Importation Act 1667
- Parliament of England
- Long title: An Additional Act against the Importation of Forreign Cattel.
- Citation: 19 & 20 Cha. 2. c. 12; 20 Cha. 2. c. 7;
- Territorial extent: England and Wales

Dates
- Royal assent: 9 May 1668
- Commencement: 10 October 1667
- Repealed: 28 July 1863

Other legislation
- Repealed by: Statute Law Revision Act 1863

Status: Repealed

Text of statute as originally enacted

= Importation Act 1667 =

The Importation Act 1667 (19 & 20 Cha. 2. c. 12) was an act of the Parliament of England which banned Irish cattle from being sold in England.

The bill was first introduced in 1663 and proved extremely contentious.

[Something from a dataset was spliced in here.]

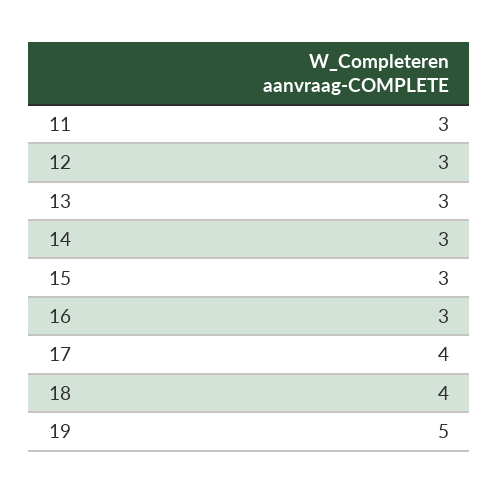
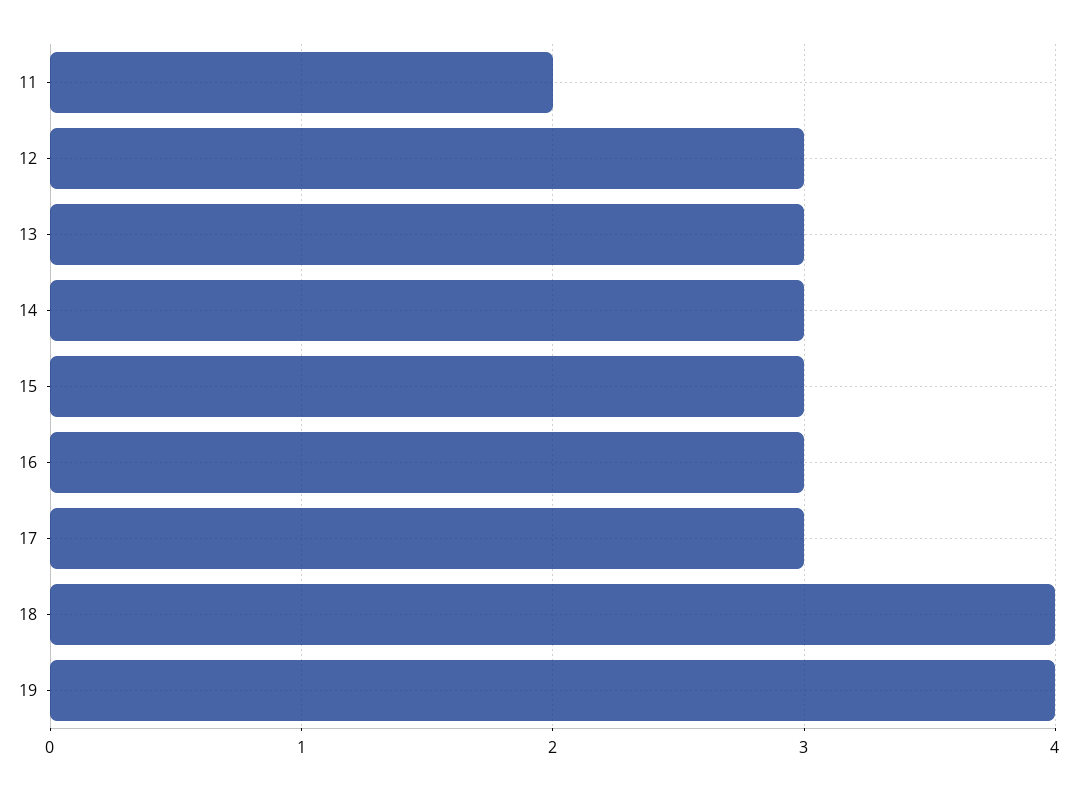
11: 3 -> 2
17: 4 -> 3
19: 5 -> 4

It was the work of George Villiers, 2nd Duke of Buckingham, who saw it as a means to injure his enemies James Butler, 1st Duke of Ormonde and Edward Hyde, 1st Earl of Clarendon. Ormonde, Lord Lieutenant of Ireland, believed that it would prevent any proper economic development in Ireland, while Clarendon, though he was not greatly interested in Irish affairs, promised Ormonde, his close friend and ally in government, to use his authority to see it defeated. Its passage would therefore greatly weaken them politically, and correspondingly strengthen Buckingham.

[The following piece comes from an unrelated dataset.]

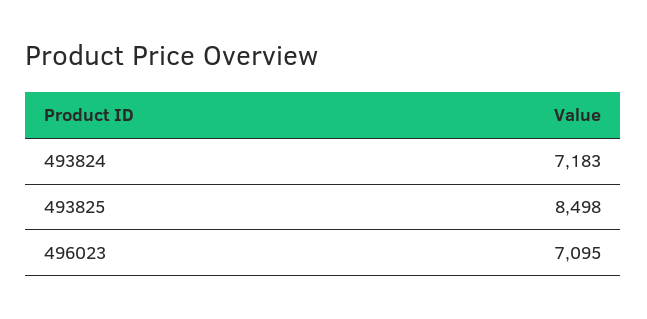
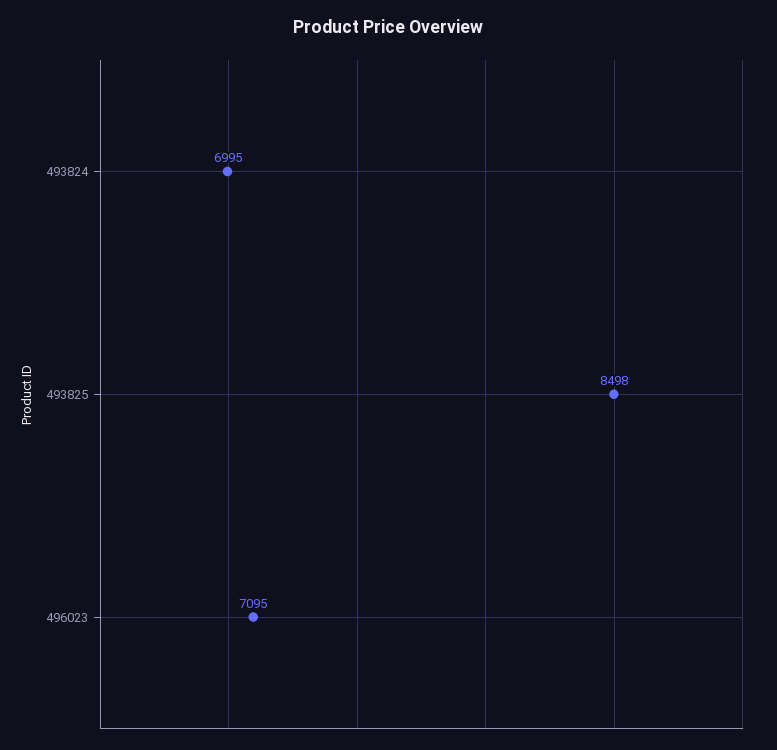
493824: 7183 -> 6995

Buckingham said that "whoever was against the bill had either an Irish interest or an Irish understanding", giving great offence to Ormonde and his family as a result, but his difficulty was that England did not have a single "interest". The bill was strongly supported by those whom Samuel Pepys called "the Western gentlemen", the landed gentlemen of the North and West of England, and Wales, who believed that the bill would increase the value of their cattle. It was opposed by the graziers of Norfolk and Suffolk, who made their living partly by fattening Irish cattle, and by Londoners, who were the biggest market for Irish beef. Pepys also reports fears, unfounded in the event, that passing the bill would lead to a repetition of the Irish Rebellion of 1641.

In September 1666, against government opposition, the bill was reintroduced in the House of Commons. Pepys thought that this was "against the general sense of the House" but that the "Western gentlemen" might carry it by a small majority. Clarendon until too late was confident that the two Houses would reject it or that if all else failed the King would veto it; but preoccupied as he was with the Second Anglo-Dutch War, he seriously underestimated his opponents. Sir William Coventry, more realistically, warned Ormonde that in his view it would pass the Commons, that the House of Lords would make no difficulty, and that the king, embroiled with domestic problems and the Dutch war, would not risk offending Parliament by using his veto. Coventry's predictions were correct: although the King gave his assent with great reluctance, he was acting on Parliament's unofficial pledge to pass two crucial financial Bills on condition that the Importation Bill become law, as it duly did in January 1667. The King's "very sharp speech" to the Lords on 18 January, which Pepys mentions in his diary, is an indication of his displeasure at having to assent to the act.

== Subsequent developments ==
The whole act was repealed by section 1 of, and the schedule to, the Statute Law Revision Act 1863 (26 & 27 Vict. c. 125), which came into force on 28 July 1863.